Power for the fourth-generation 911 GT2 comes from an extensively re-engineered version of the twin-turbocharged 3.8-litre flat six-cylinder engine used by the latest 911 Turbo.
Among the developments are larger turbochargers with water-to-water intercoolers to reduce exhaust gas temperature at high revs for improved combustion efficiency and added top end power. There's also a titanium exhaust system that weighs seven kilograms less than the standard unit and boasts a new routing that is claimed to enhance the exhaust note.
Peak power has increased by a considerable 88kW beyond that of the 911 Turbo S at 515kW, endowing the new 911 GT2 RS with 59kW more than its twin-turbocharged 3.6-litre flat six powered predecessor launched back in 2010 and a weight-to-power ratio of 2.9kg per kW in standard trim. Torque, meanwhile, remains the same as the 911 Turbo S at 750Nm, or some 50Nm more than the previous 1370kg 911 GT2 RS.
The heady reserves are channelled to 21-inch rear wheels wearing the same 325/30 dimensioned tires as those seen on the earlier 911 GT3 RS via a revised version of Porsche's ZF-sourced seven-speed dual clutch gearbox – the Porsche Doppelkupplung as it is known by its German title – and mechanical locking differential. Described as a custom component, the gearbox receives new ratios and revised final drive among other changes to take full advantage of the increased power and torque.
Porsche's Motorsport division, which is responsible for the engineering of the new car, claims a 0-100km/h time of 2.8sec, placing the new 911 GT2 RS comfortably ahead of its predecessor, which boasted a time of 3.5sec, on pure straight line accelerative ability. It's also 0.2sec inside the time quoted for the four-wheel drive 652kW petrol-electric powered 918 Spyder.
Porsche has yet to reveal the full technical specification of its new range topping 911 model but confirms it retains the four-wheel steering system from the 911 Turbo and comes as standard with carbon-ceramic brakes. It also runs the same sized wheels and tyres as the 911 GT3 RS, with 20-inch centre locking rims up front shod with 265/35 tyres and 21-inch wheels at the rear with 325/30 profile rubber.
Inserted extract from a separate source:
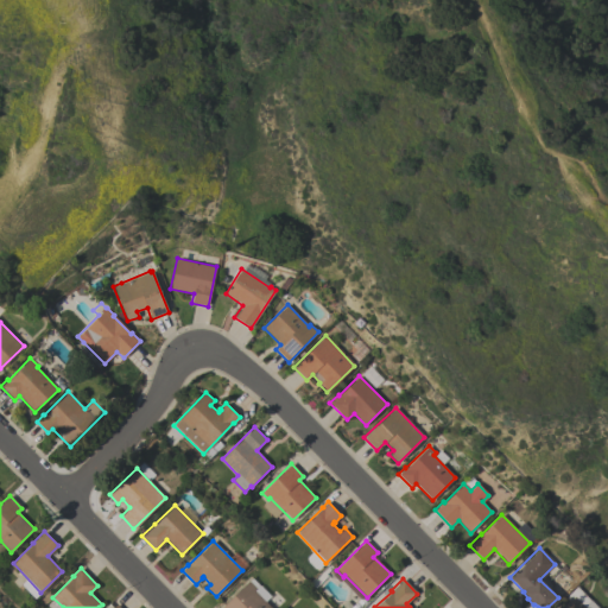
[(221,607),(248,581),(255,588),(253,590),(271,607),(221,607)]
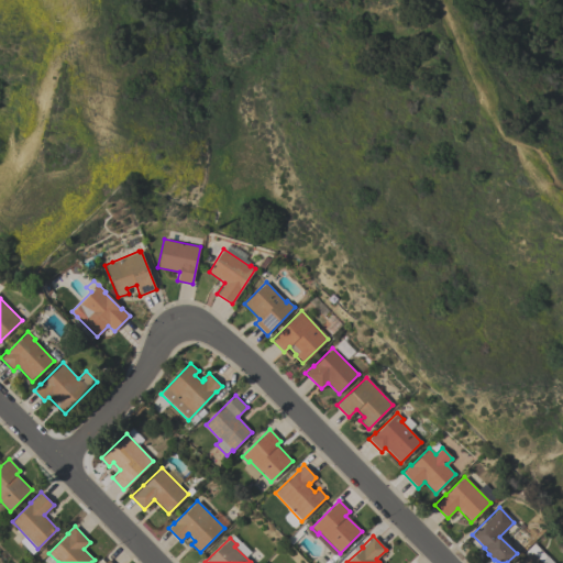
[(516,562),(518,561),(520,562),(527,556),(523,552),(533,542),(554,562),(516,562)]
Also included is a uniquely calibrated stability management system, with a sport mode describes as being "tailored to provide optimal driving dynamics".
Inside, the 911 GT2 RS serves up a combination of black leather and red Alcantara upholstery as well as carbon-fibre trim elements. A sport steering wheel with paddle shifts is allied to carbon-fibre backed race-grade seats. Among the standard equipment is a Porsche Communication Management system, which groups the infotainment functions, including a Porsche Track precision app, into a central touch screen based unit.
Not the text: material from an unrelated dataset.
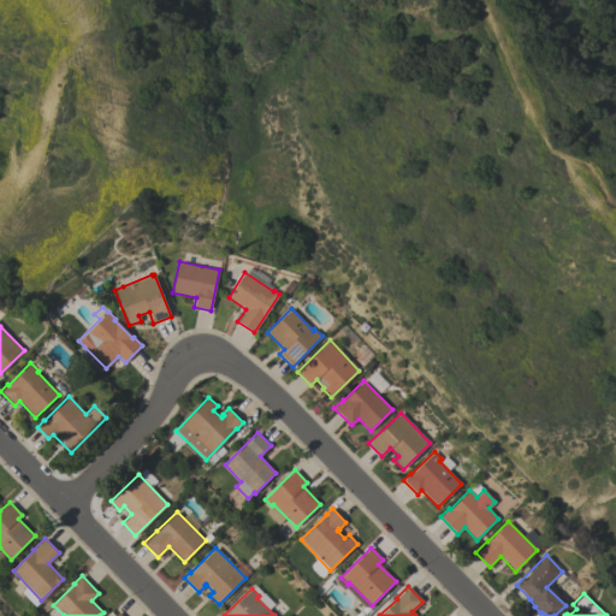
All buildings are outlined.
An optional Chrono Package expands the Porsche Communication Management function to include a performance display, which can be used to display, save and record track times.
To commemorate the launch of the new 911 GT2 RS, Porsche Motorsport has teamed up with Porsche Design on the development of a new chronograph watch, which will be offered exclusively to customers of the new 911 model.